Several assumptions were made in this analysis that should be addressed in future studies. First, the entire representative hepatic arterial system was assumed to have the same wall thickness and exhibit the same arterial response (i.e., using the model of Eq. (7) and Fig. 2b for the entire system). While the uniform thickness allowed for increasing stiffness in the distal arteries (due to their larger thickness to diameter ratio), future work should address the effects of increasing elastic moduli from the larger to smaller arteries and variable wall thickness. This work should also include more accurate wall models for each of the hepatic artery generations once they become available. In summary, while presently a uniform material model for the entire system was deemed acceptable to determine the effects of wall motion on blood flow and particle transport, future data sets may be directly integrated into the modeling framework.

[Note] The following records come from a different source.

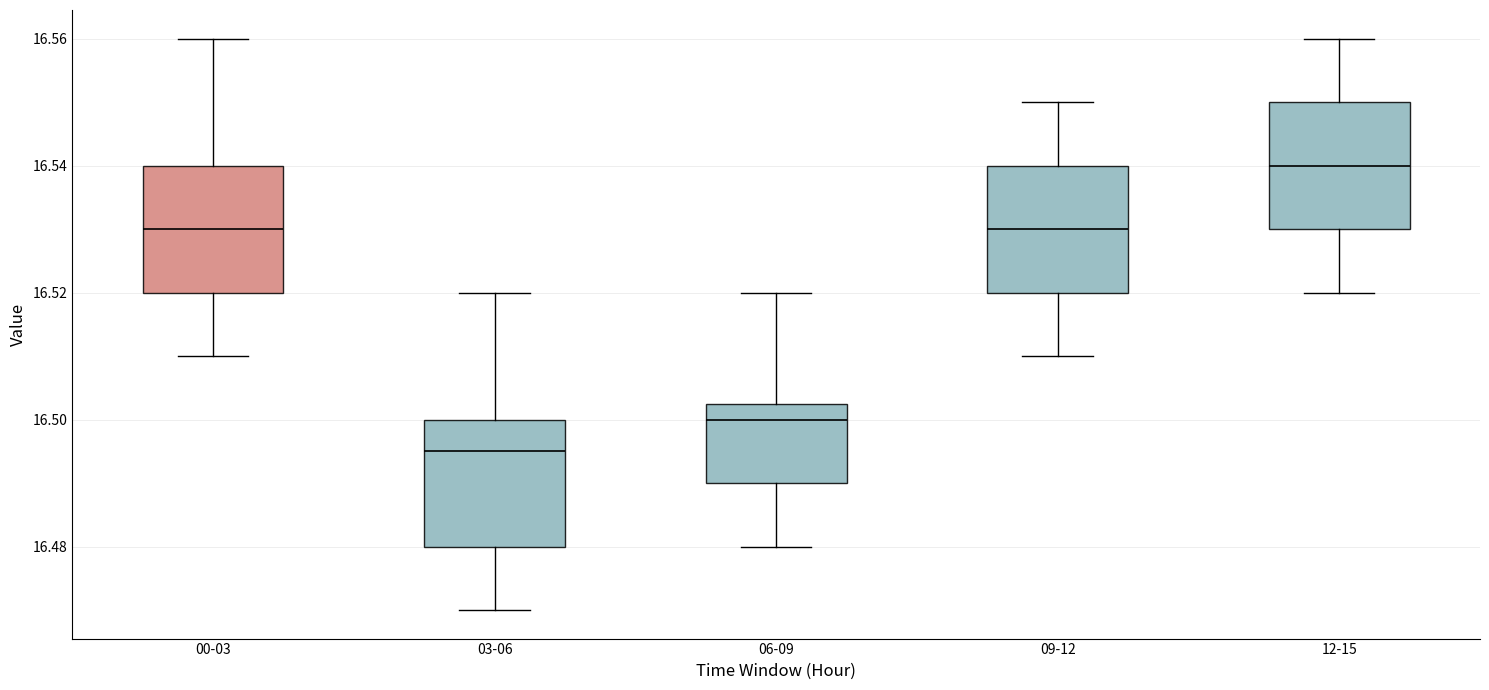

Reading left to right, transcribe this box plot: for each box, give where its median line is, the range the box spans, and where its two whiskers end, as read against the y-axis. The values are not printed on the chart, so give them approximately, as read against the axis.

00-03: median 16.530, box 16.520 to 16.540, whiskers 16.510 to 16.560
03-06: median 16.496, box 16.480 to 16.500, whiskers 16.470 to 16.520
06-09: median 16.500, box 16.490 to 16.502, whiskers 16.480 to 16.520
09-12: median 16.530, box 16.520 to 16.540, whiskers 16.510 to 16.550
12-15: median 16.540, box 16.530 to 16.550, whiskers 16.520 to 16.560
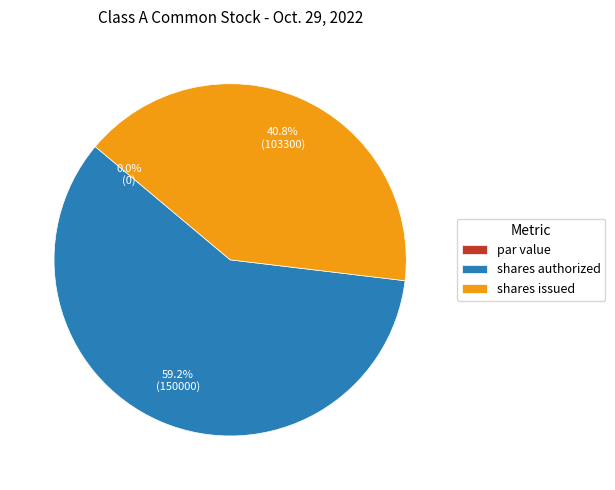

Approximately how many times larger is the value at shares authorized compared to shares issued?

1.5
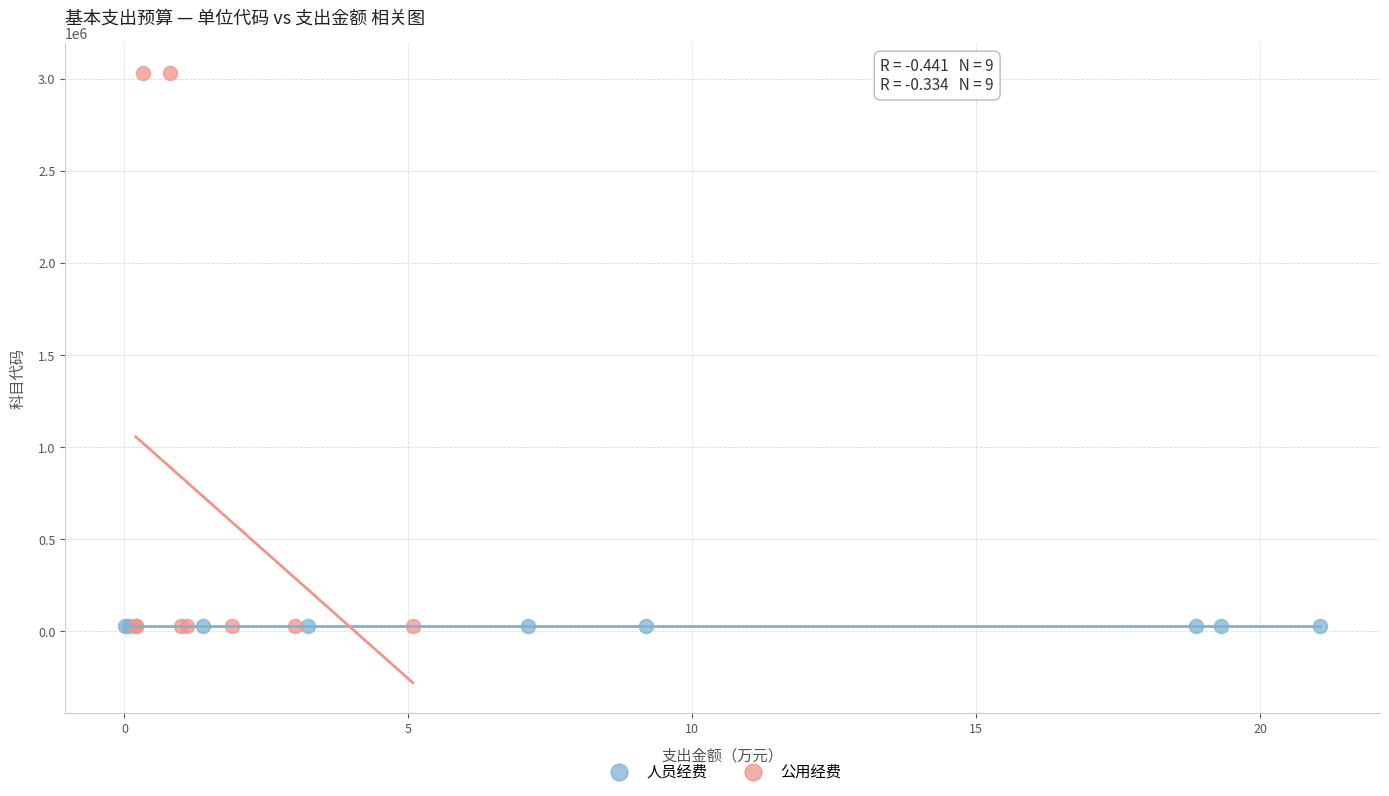

Which series reaches the maximum Y coordinate?

公用经费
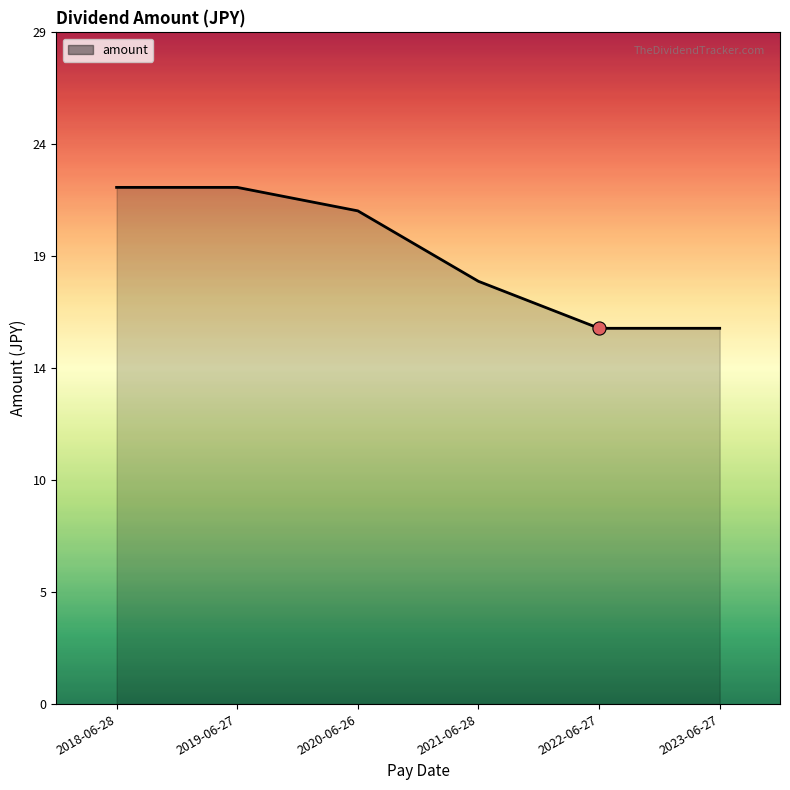

Which has a higher value, 2022-06-27 or 2020-06-26?

2020-06-26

The present work also assumed that the inner CHA–PHA curve and daughter vessel outlets were fixed to prevent un-physiological translation of the system, and no external tissue support was applied on the outer wall. Thus, future studies should consider more advanced constraints, such as the Robin boundary condition suggested in Moireau et al. 14 Also, one-way coupling was assumed between the fluid and particles. This assumption is adequate for modeling dilute particle suspensions; however, two-way coupling should be modeled for dense particle suspensions.

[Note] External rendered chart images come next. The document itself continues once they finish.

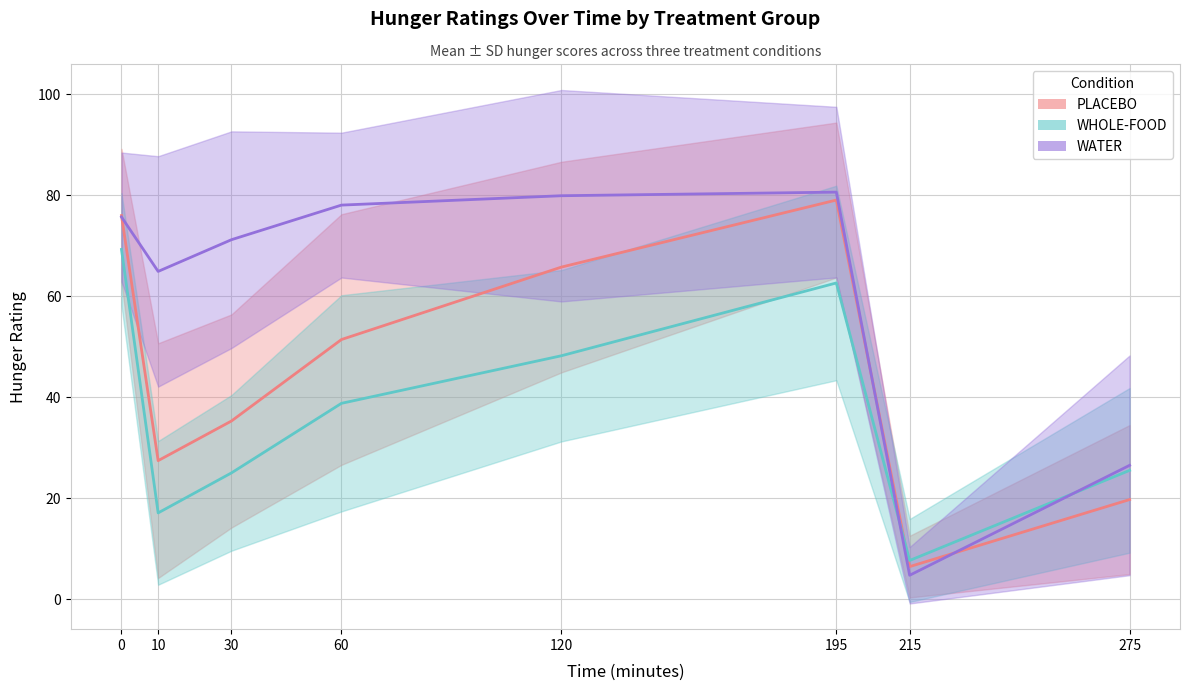

Which series has the largest range (max minus min)?

WATER mean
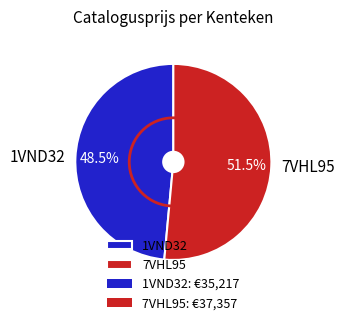

Rank the categories by value from lowest to highest.

1VND32, 7VHL95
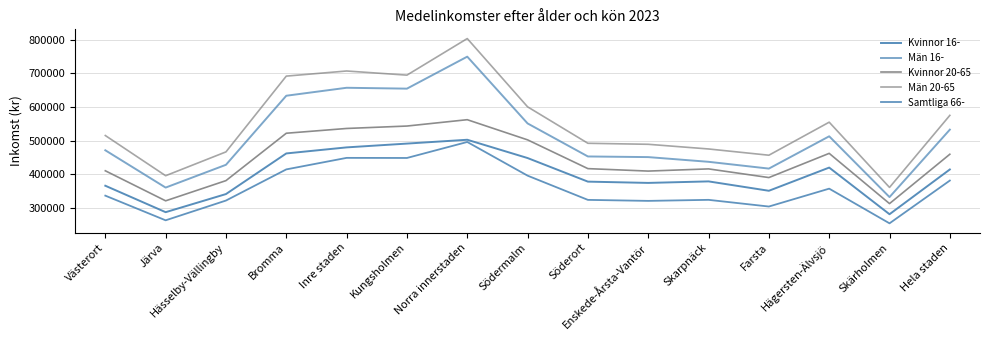

The value of Kvinnor 20-65 at Inre staden is 330353. True or false?

False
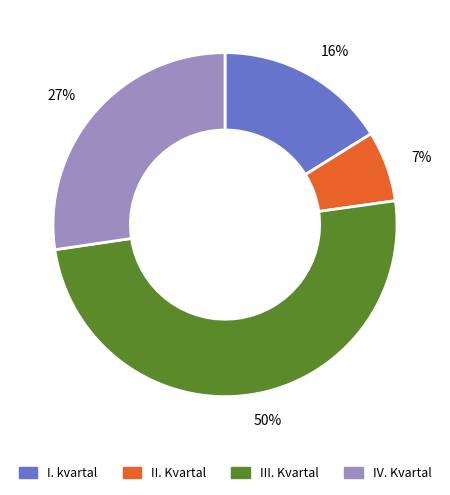

Is the sum of 7% and 27% greater than half?

No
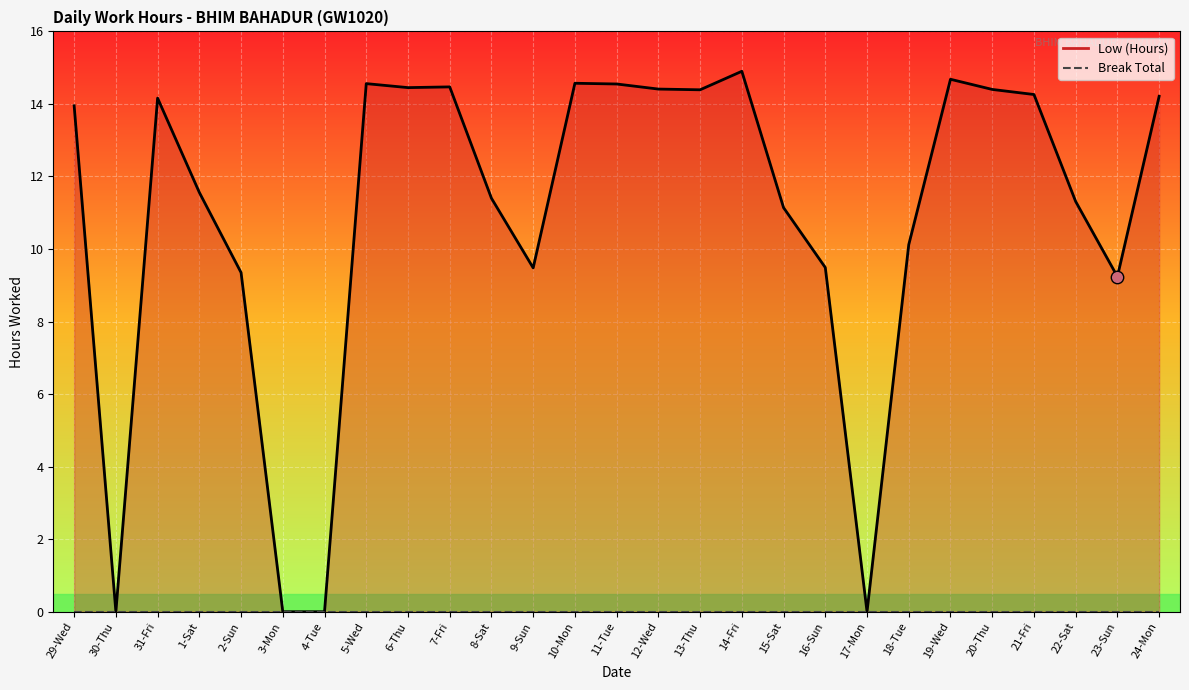

What is the change in value from 1-Sat to 23-Sun?

-2.3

It is also important to mention that the peak pressure decreased down the length of the arterial system. This is in contrast with the aorta where a “peaking phenomenon” occurs due to wave reflections from bifurcations and changing stiffness. While it does not occur in every arterial system (for example, the coronary arteries) due to increasing admittance in the distal arteries, it should be confirmed for the present arterial system. The absence of this phenomenon may be physiological, but it may also be a result of the assumed boundary conditions. However, this should not affect the conclusions of this work.

Conclusions

The feasibility of direct tumor-targeting in the presence of arterial wall motion was demonstrated by modeling a two-way FSI analysis with Lagrangian particle tracking in a representative hepatic artery system. Rigid cases were also compared to the flexible scenario to establish whether PRMs that are generated using the assumption of rigid walls could provide adequate guidance for catheter placement. It was found that the best rigid geometry is one that best represents the physiological geometry in the targeting interval (most likely the time-averaged geometry over this interval). Due to its less significant geometric changes, the diastolic phase of the pulse may be this ideal targeting interval. Finally, for the present test case, the computer-time ratio of flexible over rigid was about 7:1.